The yuan broke the symbolic threshold of 6.50 against the dollar on April 29, when it was set at 6.4990. It reached 6.4892 on the same day in market trading, setting the highest level since 1993.
"One-off revaluation in the short term will put China in a difficult situation," said Zhang Monan, an economist at the State Information Center, a think tank under the National Development and Reform Commission. "At the corporate level, the adverse impact of yuan appreciation has loomed large; enterprises are very hesitant to sign any large-scale, long-term agreements."
At meetings on Monday, Vice-Premier Wang Qishan and State Councilor Dai Bingguo met US delegations led by Treasury Secretary Timothy Geithner and Secretary of State Hillary Clinton, and attended meetings with dozens of Chinese and US agencies and departments.

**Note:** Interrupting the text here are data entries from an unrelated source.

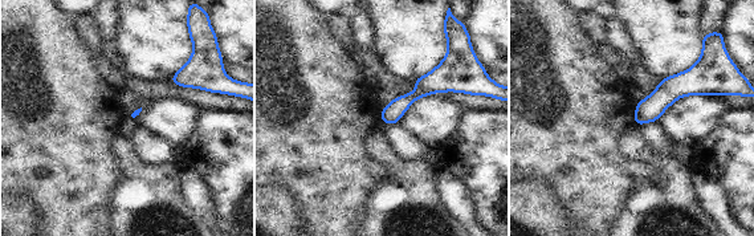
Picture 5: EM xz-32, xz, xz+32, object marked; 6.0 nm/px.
act=look view=em slice=planes show=letters at=same

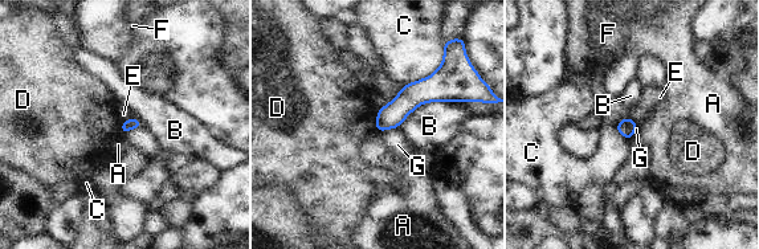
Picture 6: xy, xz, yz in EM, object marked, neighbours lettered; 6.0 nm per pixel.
act=pass longest_contact=B:360nm each=A:other,B:other,C:other,D:other,E:other,F:other,G:other border=6:(378, 110), (374, 130) found='no lettered segment goes on from it'

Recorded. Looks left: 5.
act=look view=3d um=4 at=(1940, 2156, 1530) why='stops while still wide'

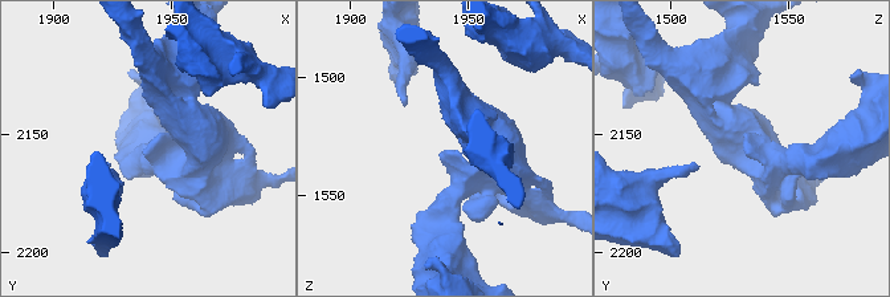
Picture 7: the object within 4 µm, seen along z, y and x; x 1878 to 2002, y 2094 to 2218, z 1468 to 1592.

The meetings will continue on Tuesday.
The yuan exchange rate is expected to remain a hot issue on the agenda because the Obama administration and legislators have been blaming China for giving its exporters an unfair competitive advantage by keeping the yuan artificially cheap.
"Concerning the yuan's exchange rate, frankly, I admit the two sides have different views, therefore further discussion is needed," Zhu Guangyao, vice-minister of finance, said earlier to reporters.

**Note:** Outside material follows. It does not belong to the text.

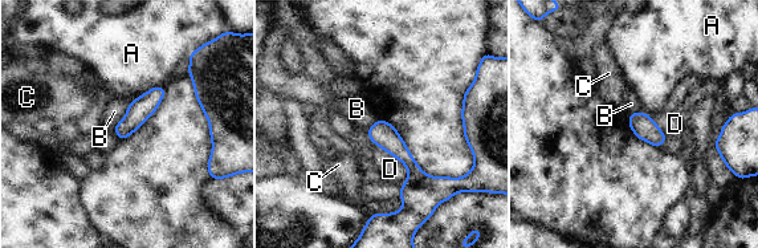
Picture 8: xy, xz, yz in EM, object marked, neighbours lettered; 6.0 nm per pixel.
act=pass longest_contact=D:320nm each=A:other,B:other,C:other,D:other border=8:(131, 101), (126, 114), (113, 130) found='no lettered segment goes on from it'

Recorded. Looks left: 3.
act=look view=em slice=xz step=4 show=plain at=(2004, 1974, 1654) why='branch stops here'

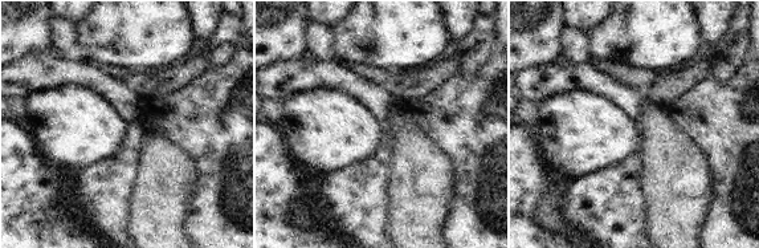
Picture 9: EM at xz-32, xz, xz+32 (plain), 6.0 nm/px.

He noted that the US and China agree on the direction of the yuan's exchange rate reform but "China insisted on deepening reform of the exchange rate formation mechanism, while the US emphasized the appreciation magnitude."
The currency has appreciated by almost 1.9 percent against the dollar since the start of this year, and has picked up by nearly 5 percent against the greenback since last June, when the central bank vowed to make the exchange rate formation mechanism more flexible.
Geithner said last week that further yuan appreciation and less dependence from China's financial system on officially set interest rates would give China an "enhanced" ability to curb inflation.
But Chinese experts said the export sector will suffer if the yuan's value rises fast and the country will suffer from lost jobs while the appreciation may not solve China's inflation problem.
China has raised interest rates and reserve requirements for lenders - the proportion of money they must set aside as reserves - and has resorted to price control to check inflation, but inflation remained white hot at 5.4 percent in March, the largest leap since July 2008.
Premier Wen Jiabao last month pledged to increase the flexibility of the yuan's exchange rate to ease inflationary pressure, viewed as a signal that China may accept a faster pace of yuan appreciation to dampen imported inflation.
Zhang said faster yuan appreciation may not soothe inflationary pressure because it will lead to increased capital inflows and add to excessive domestic liquidity, which in turn could cause more serious inflation.
"The current level of yuan against the dollar is fairly reasonable, considering both the domestic and international economic situation," she said. But she predicted the yuan will still rise by 5 or 6 percent in 2011, given China's efforts to accelerate internationalization of the currency.
"Probably 3 percent for the first half and 2 percent for the second half," said Zhang.